**Work required:** Rewrite the stretch of the listing from its start through the line containing "μπορούν: μπορούν -> καθόλου", with "colour" renamed to "color" and everything else left unchanged.

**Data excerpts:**
※ ※ ※

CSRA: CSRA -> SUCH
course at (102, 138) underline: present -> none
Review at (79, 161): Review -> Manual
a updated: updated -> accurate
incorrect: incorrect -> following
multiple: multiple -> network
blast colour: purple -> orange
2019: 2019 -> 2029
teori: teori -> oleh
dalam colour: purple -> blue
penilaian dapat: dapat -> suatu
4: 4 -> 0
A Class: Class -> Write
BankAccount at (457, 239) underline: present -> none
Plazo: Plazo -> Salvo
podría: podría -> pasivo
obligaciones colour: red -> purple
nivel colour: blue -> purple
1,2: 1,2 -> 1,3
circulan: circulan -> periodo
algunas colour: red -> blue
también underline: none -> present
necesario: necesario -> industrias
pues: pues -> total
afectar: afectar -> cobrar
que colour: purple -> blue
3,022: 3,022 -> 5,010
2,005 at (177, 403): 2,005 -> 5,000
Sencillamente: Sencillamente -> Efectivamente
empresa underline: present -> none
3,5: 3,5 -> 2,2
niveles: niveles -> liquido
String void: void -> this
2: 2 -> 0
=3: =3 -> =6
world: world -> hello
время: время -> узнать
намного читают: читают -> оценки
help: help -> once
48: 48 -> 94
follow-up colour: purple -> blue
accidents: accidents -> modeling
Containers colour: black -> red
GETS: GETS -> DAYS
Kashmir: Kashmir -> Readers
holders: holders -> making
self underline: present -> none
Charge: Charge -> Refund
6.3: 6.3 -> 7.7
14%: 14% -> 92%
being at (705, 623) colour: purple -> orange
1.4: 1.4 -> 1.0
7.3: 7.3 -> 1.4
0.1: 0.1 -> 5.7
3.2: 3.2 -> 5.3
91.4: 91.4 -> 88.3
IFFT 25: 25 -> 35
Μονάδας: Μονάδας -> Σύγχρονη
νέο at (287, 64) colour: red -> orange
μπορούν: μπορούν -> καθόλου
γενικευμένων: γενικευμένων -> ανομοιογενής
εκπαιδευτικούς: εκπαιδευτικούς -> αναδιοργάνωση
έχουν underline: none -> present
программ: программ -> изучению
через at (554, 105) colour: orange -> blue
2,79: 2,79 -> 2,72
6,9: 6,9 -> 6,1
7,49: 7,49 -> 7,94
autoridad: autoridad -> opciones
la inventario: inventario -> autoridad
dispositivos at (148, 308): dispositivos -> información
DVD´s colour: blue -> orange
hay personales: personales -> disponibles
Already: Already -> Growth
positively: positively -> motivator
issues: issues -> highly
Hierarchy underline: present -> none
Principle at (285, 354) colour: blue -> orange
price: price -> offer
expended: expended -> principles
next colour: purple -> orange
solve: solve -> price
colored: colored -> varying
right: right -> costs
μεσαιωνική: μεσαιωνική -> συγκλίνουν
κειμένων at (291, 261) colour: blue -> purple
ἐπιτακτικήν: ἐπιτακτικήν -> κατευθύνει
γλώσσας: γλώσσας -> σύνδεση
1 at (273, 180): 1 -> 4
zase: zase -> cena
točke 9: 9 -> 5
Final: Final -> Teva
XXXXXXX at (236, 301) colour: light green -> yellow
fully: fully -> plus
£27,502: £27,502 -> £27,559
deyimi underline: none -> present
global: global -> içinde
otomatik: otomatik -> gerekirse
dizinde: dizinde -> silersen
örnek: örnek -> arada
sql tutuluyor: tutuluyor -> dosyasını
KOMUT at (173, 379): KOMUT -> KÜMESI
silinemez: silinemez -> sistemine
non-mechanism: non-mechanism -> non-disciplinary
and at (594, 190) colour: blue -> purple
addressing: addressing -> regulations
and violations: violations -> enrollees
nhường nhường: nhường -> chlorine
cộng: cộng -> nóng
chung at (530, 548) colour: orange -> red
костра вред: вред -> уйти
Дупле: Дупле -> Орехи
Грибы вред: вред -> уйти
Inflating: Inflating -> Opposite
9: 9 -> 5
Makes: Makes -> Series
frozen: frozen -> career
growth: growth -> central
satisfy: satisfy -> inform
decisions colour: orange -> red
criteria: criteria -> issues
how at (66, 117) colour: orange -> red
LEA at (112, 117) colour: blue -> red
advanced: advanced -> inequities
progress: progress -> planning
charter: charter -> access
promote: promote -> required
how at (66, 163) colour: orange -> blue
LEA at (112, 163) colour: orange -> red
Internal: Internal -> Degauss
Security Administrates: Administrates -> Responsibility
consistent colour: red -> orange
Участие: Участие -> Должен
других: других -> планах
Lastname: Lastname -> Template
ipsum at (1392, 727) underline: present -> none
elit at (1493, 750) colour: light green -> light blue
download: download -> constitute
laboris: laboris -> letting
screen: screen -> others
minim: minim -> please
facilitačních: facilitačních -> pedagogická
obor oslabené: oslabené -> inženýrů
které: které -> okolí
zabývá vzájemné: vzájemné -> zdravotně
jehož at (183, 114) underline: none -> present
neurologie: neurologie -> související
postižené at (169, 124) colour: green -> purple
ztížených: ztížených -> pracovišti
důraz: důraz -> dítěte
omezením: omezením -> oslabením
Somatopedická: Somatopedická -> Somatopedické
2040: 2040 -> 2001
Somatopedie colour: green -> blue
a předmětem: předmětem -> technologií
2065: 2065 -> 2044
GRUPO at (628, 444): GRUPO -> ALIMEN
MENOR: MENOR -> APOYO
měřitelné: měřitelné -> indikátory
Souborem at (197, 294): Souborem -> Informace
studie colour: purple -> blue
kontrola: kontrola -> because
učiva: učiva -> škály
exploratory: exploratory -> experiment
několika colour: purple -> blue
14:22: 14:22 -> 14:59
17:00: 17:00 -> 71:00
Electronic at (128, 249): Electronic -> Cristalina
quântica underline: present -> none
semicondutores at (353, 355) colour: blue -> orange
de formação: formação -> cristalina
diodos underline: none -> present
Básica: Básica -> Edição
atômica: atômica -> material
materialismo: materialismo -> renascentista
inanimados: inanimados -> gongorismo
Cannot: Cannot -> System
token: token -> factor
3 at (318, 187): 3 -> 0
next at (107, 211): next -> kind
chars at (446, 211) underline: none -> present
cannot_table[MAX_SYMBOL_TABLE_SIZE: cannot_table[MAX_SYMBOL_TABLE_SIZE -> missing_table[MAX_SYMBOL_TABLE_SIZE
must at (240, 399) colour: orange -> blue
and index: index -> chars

※ ※ ※

**Solution below:**
CSRA: CSRA -> SUCH
course at (102, 138) underline: present -> none
Review at (79, 161): Review -> Manual
a updated: updated -> accurate
incorrect: incorrect -> following
multiple: multiple -> network
blast color: purple -> orange
2019: 2019 -> 2029
teori: teori -> oleh
dalam color: purple -> blue
penilaian dapat: dapat -> suatu
4: 4 -> 0
A Class: Class -> Write
BankAccount at (457, 239) underline: present -> none
Plazo: Plazo -> Salvo
podría: podría -> pasivo
obligaciones color: red -> purple
nivel color: blue -> purple
1,2: 1,2 -> 1,3
circulan: circulan -> periodo
algunas color: red -> blue
también underline: none -> present
necesario: necesario -> industrias
pues: pues -> total
afectar: afectar -> cobrar
que color: purple -> blue
3,022: 3,022 -> 5,010
2,005 at (177, 403): 2,005 -> 5,000
Sencillamente: Sencillamente -> Efectivamente
empresa underline: present -> none
3,5: 3,5 -> 2,2
niveles: niveles -> liquido
String void: void -> this
2: 2 -> 0
=3: =3 -> =6
world: world -> hello
время: время -> узнать
намного читают: читают -> оценки
help: help -> once
48: 48 -> 94
follow-up color: purple -> blue
accidents: accidents -> modeling
Containers color: black -> red
GETS: GETS -> DAYS
Kashmir: Kashmir -> Readers
holders: holders -> making
self underline: present -> none
Charge: Charge -> Refund
6.3: 6.3 -> 7.7
14%: 14% -> 92%
being at (705, 623) color: purple -> orange
1.4: 1.4 -> 1.0
7.3: 7.3 -> 1.4
0.1: 0.1 -> 5.7
3.2: 3.2 -> 5.3
91.4: 91.4 -> 88.3
IFFT 25: 25 -> 35
Μονάδας: Μονάδας -> Σύγχρονη
νέο at (287, 64) color: red -> orange
μπορούν: μπορούν -> καθόλου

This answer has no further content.